Is surgery necessary for a hip fracture?


Background: The majority of people with hip fractures are elderly, and the majority of these fractures are treated surgically, which requires anesthesia. The hip fracture is usually caused by a simple fall. Affected patients often have many other medical problems associated with aging that place them at high risk of death from anesthesia. The most common forms of anesthesia are 'general anesthesia' and 'regional anesthesia'. General anesthesia means loss of consciousness (artificial sleep). Regional anesthesia means injecting a solution containing a local anesthetic (local anesthetic) inside the spine (neuraxial block) or around the nerves outside the spine (peripheral nerve block) to prevent pain in the fractured leg. We reviewed the evidence on the effect of regional anesthesia procedures in patients undergoing surgery for a broken hip.

Study features: The evidence is current to March 2014. We included a total of 31 studies (3231 participants) in our review. Of these 31 studies, 28 (2976 participants) provided data for the meta-analyzes. The average age of the participants varied between 75 and 86 years. The studies were published between 1977 and 2013 and thus covered a wide range of clinical approaches and technological improvements over time. Two studies were funded by an anesthetic agent manufacturer or by a body with a commercial interest, one received non-profit funding, and one public funding. We carried out the search again in February 2017. Potentially relevant new studies have been added to the list of "Studies pending classification" and will be included in the results as part of the review update.

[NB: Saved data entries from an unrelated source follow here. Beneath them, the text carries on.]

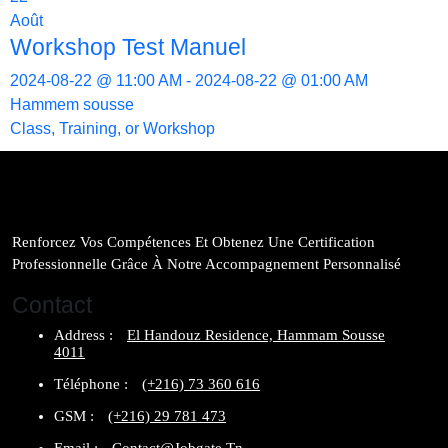
Août
Workshop Test Manuel
2024-08-22 @ 11:00 AM - 2024-08-22 @ 01:00 AM
Hammem sousse
Class, Training, or Workshop
Renforcez Vos Compétences Et Obtenez Une Certification
Professionnelle Grâce À Notre Accompagnement Personnalisé
Contact
Address :
El Handouz Residence, Hammam Sousse
4011
Téléphone :
(+216) 73 360 616
GSM :
(+216) 29 781 473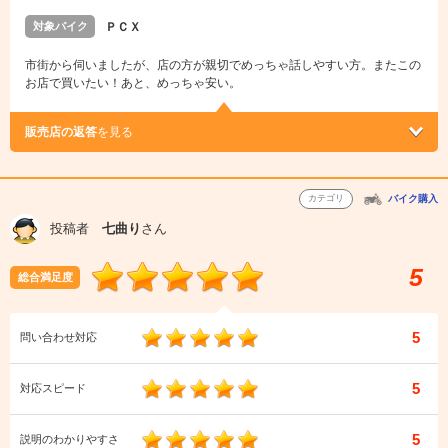
対象バイク
ＰＣＸ
市街から伺いましたが、店の方が親切でめっちゃ話しやすい方。またこの
お店で買いたい！あと、めっちゃ安い。
販売店の返答
を見る
カテゴリ
バイク購入
投稿者
七曲り
さん
5
総合満足度
5
問い合わせ対応
5
対応スピード
5
説明のわかりやすさ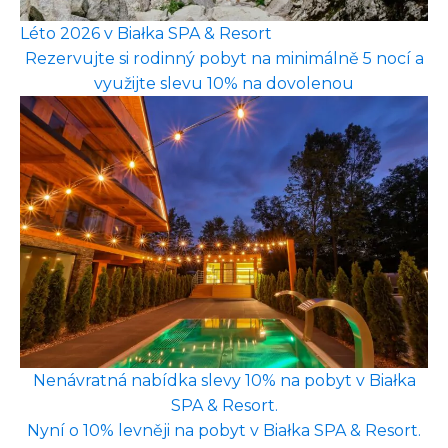
Léto 2026 v Białka SPA & Resort
Rezervujte si rodinný pobyt na minimálně 5 nocí a
využijte slevu 10% na dovolenou
Nenávratná nabídka slevy 10% na pobyt v Białka
SPA & Resort.
Nyní o 10% levněji na pobyt v Białka SPA & Resort.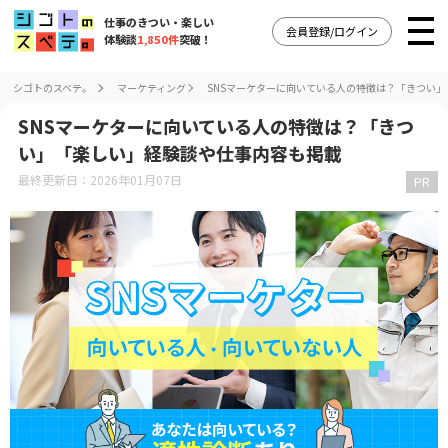
仕事のきつい・楽しい
会員登録/ログイン
体験談
1,850件
突破！
シゴトのスベテ。
マーケティング
SNSマーケターに向いている人の特徴は？「きつい
SNSマーケターに向いている人の特徴は？「きつ
い」「楽しい」経験談や仕事内容も掲載
最終更新日：2026年01月07日
PR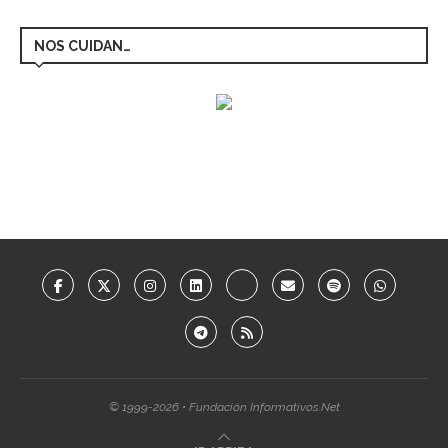
NOS CUIDAN…
© 1999-2026 • Fundación Informativos.Net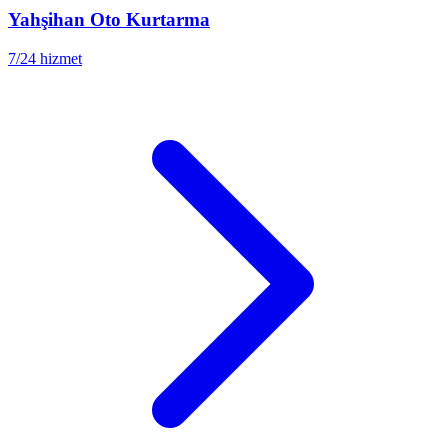
Yahşihan
Oto Kurtarma
7/24 hizmet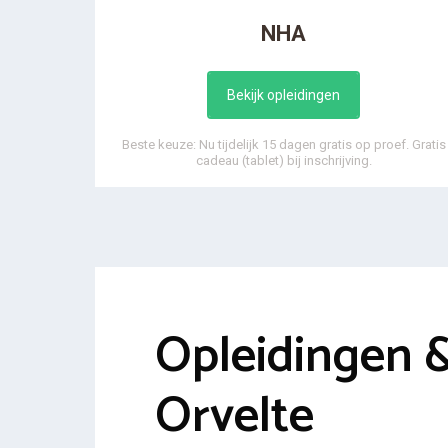
NHA
Bekijk opleidingen
Beste keuze: Nu tijdelijk 15 dagen gratis op proef. Gratis
cadeau (tablet) bij inschrijving.
Opleidingen 
Orvelte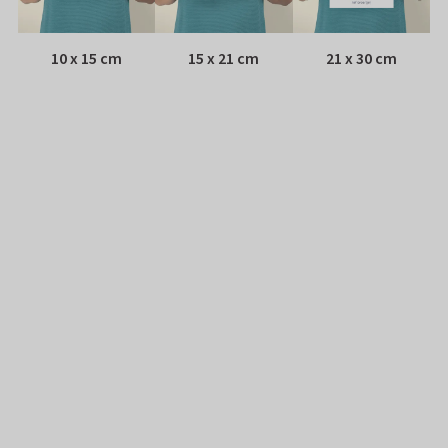
10 x 15 cm
15 x 21 cm
21 x 30 cm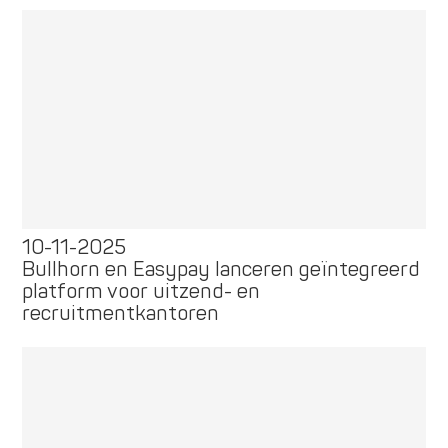
10-11-2025
Bullhorn en Easypay lanceren geïntegreerd
platform voor uitzend- en
recruitmentkantoren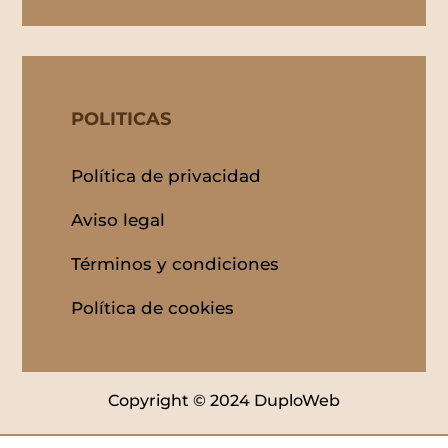
POLITICAS
Política de privacidad
Aviso legal
Términos y condiciones
Política de cookies
Copyright © 2024 DuploWeb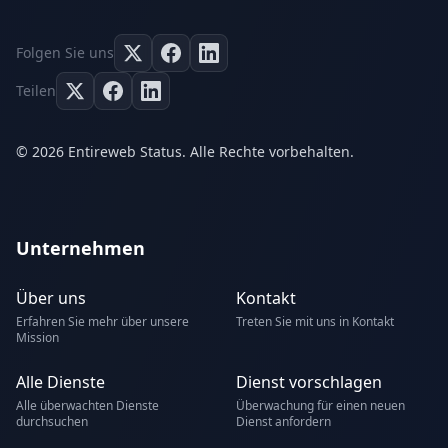
Folgen Sie uns
Teilen
© 2026 Entireweb Status. Alle Rechte vorbehalten.
Unternehmen
Über uns
Kontakt
Erfahren Sie mehr über unsere
Treten Sie mit uns in Kontakt
Mission
Alle Dienste
Dienst vorschlagen
Alle überwachten Dienste
Überwachung für einen neuen
durchsuchen
Dienst anfordern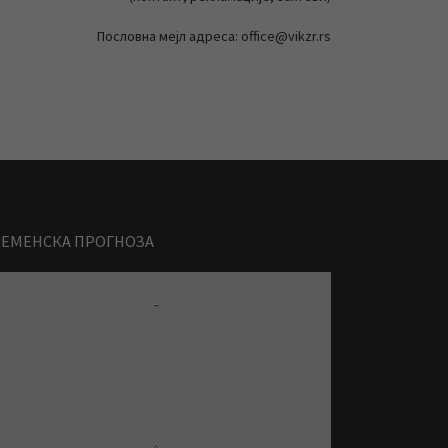
Пословна мејл адреса: office@vikzr.rs
РЕМЕНСКА ПРОГНОЗА
-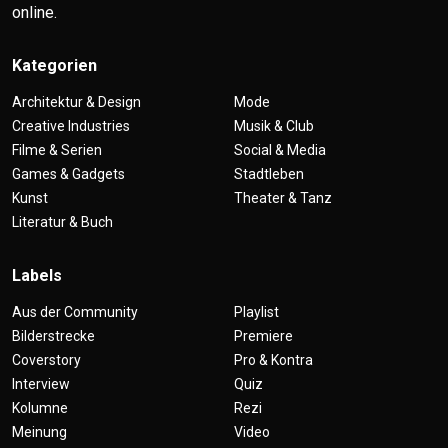
online.
Kategorien
Architektur & Design
Mode
Creative Industries
Musik & Club
Filme & Serien
Social & Media
Games & Gadgets
Stadtleben
Kunst
Theater & Tanz
Literatur & Buch
Labels
Aus der Community
Playlist
Bilderstrecke
Premiere
Coverstory
Pro & Kontra
Interview
Quiz
Kolumne
Rezi
Meinung
Video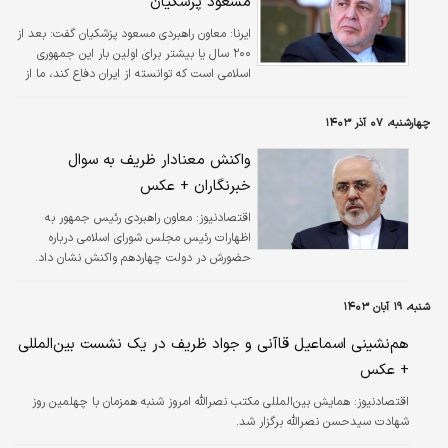
مسعود پزشکیان
ایرنا:
معاون راهبردی مسعود پزشکیان گفت: بعد از
۲۰۰ سال یا بیشتر برای اولین بار این جمهوری
اسلامی است که توانسته از ایران دفاع کند، ما از
ابتدای قاجار تحقیر شدیم.
چهارشنبه، ۰۷ آذر ۱۴۰۳
واکنش معنادار ظریف به سوال
خبرنگاران + عکس
اقتصادنیوز:
معاون راهبردی رئیس جمهور به
اظهارات رئیس مجلس شورای اسلامی درباره
حضورش در دولت چهاردهم واکنش نشان داد.
شنبه، ۱۹ آبان ۱۴۰۳
هم‌نشینی اسماعیل قاآنی و جواد ظریف در یک نشست بین‌المللی
+ عکس
اقتصادنیوز:
همایش بین‌المللی مکتب نصرالله امروز شنبه همزمان با چهلمین روز
شهادت سیدحسن نصرالله برگزار شد.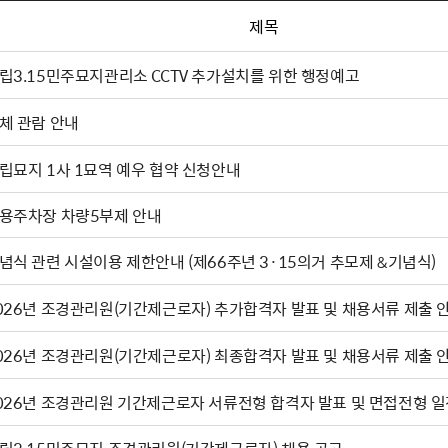
제목
립3.15민주묘지관리소 CCTV 추가설치를 위한 행정예고
체 관람 안내
립묘지 1사 1묘역 예우 협약 신청안내
용주차장 차량5부제 안내
기념식 관련 시설이용 제한안내 (제66주년 3·15의거 추모제 &기념식)
026년 조경관리원(기간제근로자) 추가합격자 발표 및 채용서류 제출 
026년 조경관리원(기간제근로자) 최종합격자 발표 및 채용서류 제출 
026년 조경관리원 기간제근로자 서류전형 합격자 발표 및 면접전형 일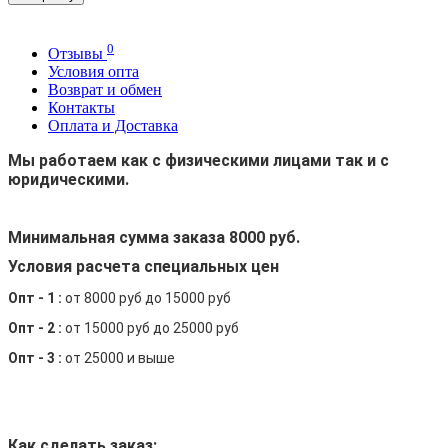
0
Отзывы
Условия опта
Возврат и обмен
Контакты
Оплата и Доставка
Мы работаем как с физическими лицами так и с
юридическими.
Минимальная сумма заказа 8000 руб.
Условия расчета специальных цен
Опт - 1 :
от 8000 руб до 15000 руб
Опт - 2 :
от 15000 руб до 25000 руб
Опт - 3 :
от 25000 и выше
Как сделать заказ: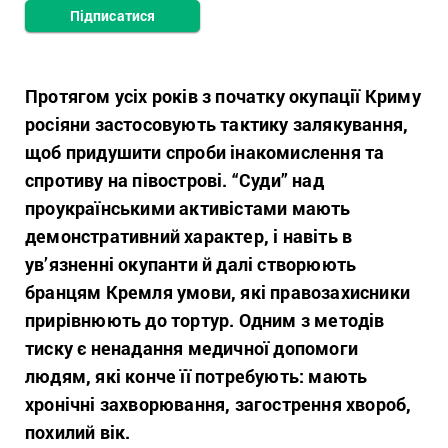
Підписатися
Протягом усіх років з початку окупації Криму
росіяни застосовують тактику залякування,
щоб придушити спроби інакомислення та
спротиву на півострові. “Суди” над
проукраїнськими активістами мають
демонстративний характер, і навіть в
ув’язненні окупанти й далі створюють
бранцям Кремля умови, які правозахисники
прирівнюють до тортур. Одним з методів
тиску є ненадання медичної допомоги
людям, які конче її потребують: мають
хронічні захворювання, загострення хвороб,
похилий вік.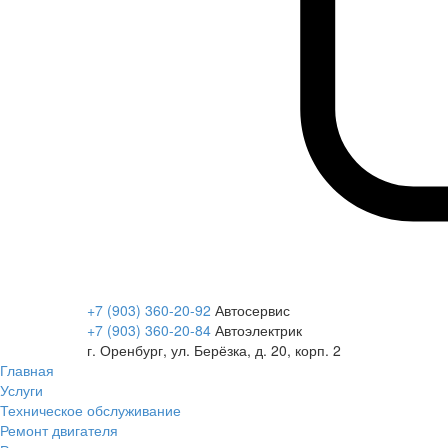
+7 (903) 360-20-92
Автосервис
+7 (903) 360-20-84
Автоэлектрик
г. Оренбург, ул. Берёзка, д. 20, корп. 2
Главная
Услуги
Техническое обслуживание
Ремонт двигателя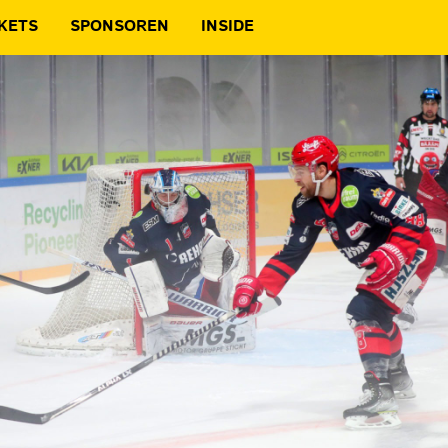
KETS
SPONSOREN
INSIDE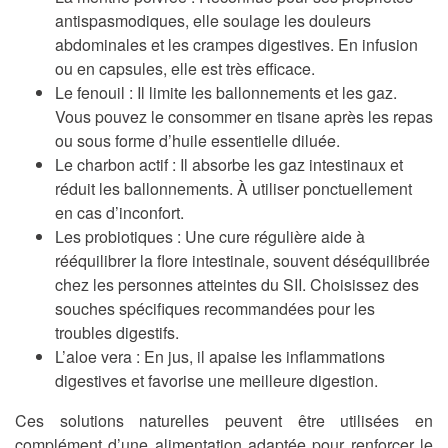
antispasmodiques, elle soulage les douleurs
abdominales et les crampes digestives. En infusion
ou en capsules, elle est très efficace.
Le fenouil
: Il limite les ballonnements et les gaz.
Vous pouvez le consommer en tisane après les repas
ou sous forme d’huile essentielle diluée.
Le charbon actif
: Il absorbe les gaz intestinaux et
réduit les ballonnements. À utiliser ponctuellement
en cas d’inconfort.
Les probiotiques
: Une cure régulière aide à
rééquilibrer la flore intestinale, souvent déséquilibrée
chez les personnes atteintes du SII. Choisissez des
souches spécifiques recommandées pour les
troubles digestifs.
L’aloe vera
: En jus, il apaise les inflammations
digestives et favorise une meilleure digestion.
Ces solutions naturelles peuvent être utilisées en
complément d’une alimentation adaptée pour renforcer le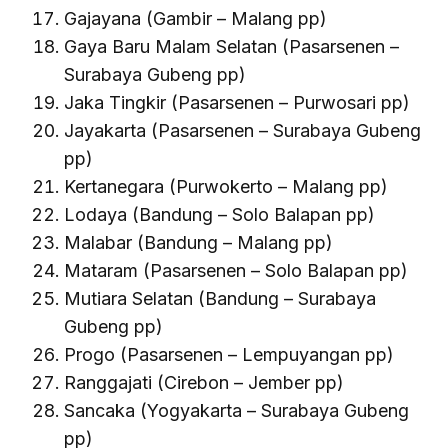
Gajayana (Gambir – Malang pp)
Gaya Baru Malam Selatan (Pasarsenen –
Surabaya Gubeng pp)
Jaka Tingkir (Pasarsenen – Purwosari pp)
Jayakarta (Pasarsenen – Surabaya Gubeng
pp)
Kertanegara (Purwokerto – Malang pp)
Lodaya (Bandung – Solo Balapan pp)
Malabar (Bandung – Malang pp)
Mataram (Pasarsenen – Solo Balapan pp)
Mutiara Selatan (Bandung – Surabaya
Gubeng pp)
Progo (Pasarsenen – Lempuyangan pp)
Ranggajati (Cirebon – Jember pp)
Sancaka (Yogyakarta – Surabaya Gubeng
pp)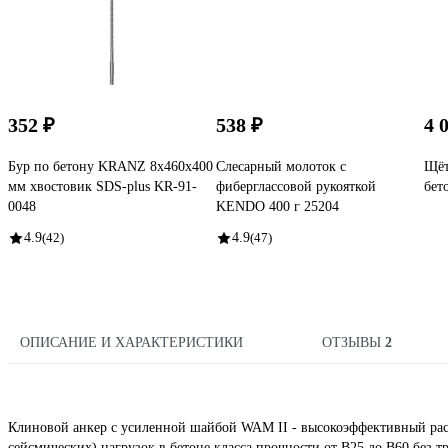
352 ₽
538 ₽
4 
Бур по бетону KRANZ 8x460x400
Слесарный молоток с
Щёт
мм хвостовик SDS-plus KR-91-
фиберглассовой рукояткой
бет
0048
KENDO 400 г 25204
4.9
(42)
4.9
(47)
ОПИСАНИЕ И ХАРАКТЕРИСТИКИ
ОТЗЫВЫ
2
Клиновой анкер с усиленной шайбой WAM II - высокоэффективный расп
сейсмических) нагрузок в бетоне класса прочности от В25 до В60 без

Main results: The study reports of many of the studies showed suboptimal methodological quality, and the number of participants included was often insufficient to allow a definitive conclusion to be formulated for many of the endpoints examined. We found no differences in mortality after one month (11 studies with 2152 participants) between neuraxial blocks and general anesthesia. We also found no differences between these two forms of anesthesia in two to twelve of the studies in the incidence of pneumonia, heart attacks, cerebrovascular events (e.g. strokes), acute states of confusion, congestive heart failure, acute kidney failure, pulmonary embolism, the number of patients who received red transfusions Blood cells received, the duration of the operation and the length of the hospital stay. We also found no differences in the risk of deep vein thrombosis when effective prophylactic drugs (such as low molecular weight heparin) were used against postoperative blood clot formation. Without prophylaxis with effective anticoagulant drugs, the risk of developing deep vein thrombosis with neoaxial blockages was lower.

Quality of the evidence: The quality of the evidence was very low in terms of mortality, the incidence of pneumonia, heart attacks, cerebrovascular events, acute states of confusion, the reduced incidence of deep vein thrombosis in the absence of effective prophylaxis, and the discharge of patients home. This means that any effect estimates are subject to a high degree of uncertainty.